Demarco looked at her like she was a half-wit. “The shitty way life has treated her.” He waited a beat. “Ma’am.”
* * *
Todd was the fuel that propelled this whole train, Bernie thought, as Todd came into the living room and started pacing from the fireplace, around the couch, to the foyer, from the foyer, around the couch, to the fireplace. “Politics,” he’d told Bernie when Bernie got hired, “is show business and running for president is the greatest show on earth, not the circus with the elephants.”
Jack Garrett couldn’t get anywhere without Todd. Even though Todd was consumed with a nervous energy, he settled squabbles like a house mother, coaxed work from distracted troops like a general and survived hours of boredom like a Buddhist. Now, with the first primary on the horizon, the speed would roll and build until they were all racing as fast as a snowball barreling downhill, running on hysteria and adrenaline. After x number of days with no sleep, nerves get stretched so tight, the ends get frayed and tempers flash.

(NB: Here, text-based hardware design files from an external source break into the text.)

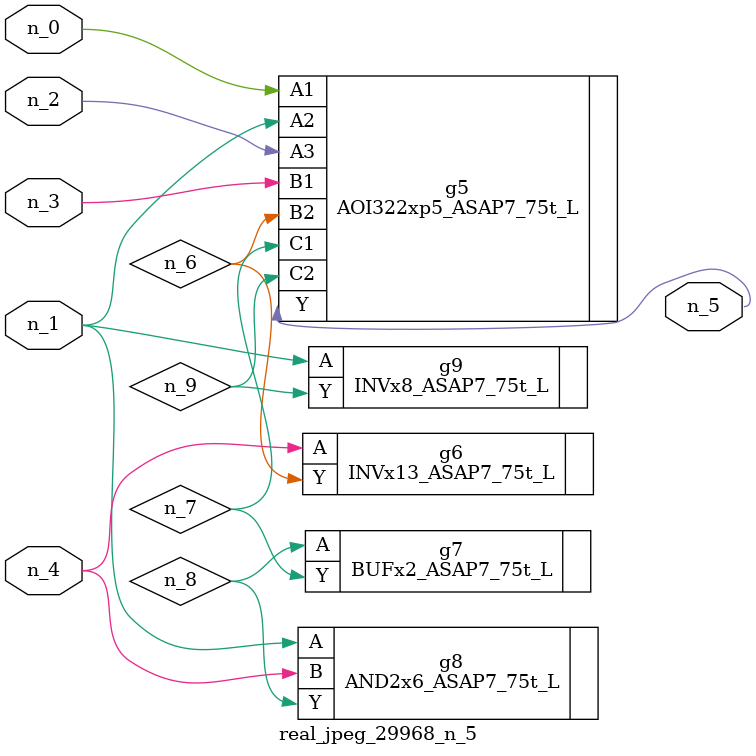
<source format=v>
module real_jpeg_29968_n_5 (n_4, n_0, n_1, n_2, n_3, n_5);

input n_4;
input n_0;
input n_1;
input n_2;
input n_3;

output n_5;

wire n_8;
wire n_6;
wire n_7;
wire n_9;

AOI322xp5_ASAP7_75t_L g5 ( 
.A1(n_0),
.A2(n_1),
.A3(n_2),
.B1(n_3),
.B2(n_6),
.C1(n_7),
.C2(n_9),
.Y(n_5)
);

AND2x6_ASAP7_75t_L g8 ( 
.A(n_1),
.B(n_4),
.Y(n_8)
);

INVx8_ASAP7_75t_L g9 ( 
.A(n_1),
.Y(n_9)
);

INVx13_ASAP7_75t_L g6 ( 
.A(n_4),
.Y(n_6)
);

BUFx2_ASAP7_75t_L g7 ( 
.A(n_8),
.Y(n_7)
);


endmodule
</source>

All these people who’d worked together and played together and gotten closer than families would eye each other with the blinding insight that every other member of the team was a cretin, and just like with families there would be idiotic feuds and unwarranted jealousies and outright hatred.
The core group was all here. Leon Massy, media consultant, Hadley Cane, press secretary, Molly Garrett—the Governor was flying in from Topeka later—her assistant, Nora Tallace, Carter Mercado, the pollster, and Casilda Storm, though neither Mrs. Garrett nor Nora was happy about her. While Bernie liked Cass just fine, he was nervous about her being there since Mrs. Garrett had told him to get rid of her.
Todd was the boss, the trusted leader. His was the highest authority and his word was law. When Todd spoke, everybody listened. He was the one who asked questions, made decisions, kept his eye on the goal, and never lost faith. He requested, commanded, and raised his voice to a thin edge when he didn’t get a quick enough response.
When Jack Garrett flew from one city to the next, Todd kept track of the polls, gave final okay on which ads to run, studied the opposition research and romanced the backers for more money. He was the one who told Garrett the unvarnished truth, fired troublemakers, demanded more work, figured the best angle on day-to-day events and worked out what Hadley should feed the press. From the constant advice given by each of them, he selected the useful and ignored the rest. If Garrett got the nomination and if he got elected—two very big ifs—Todd was a shoo-in for chief-of-staff.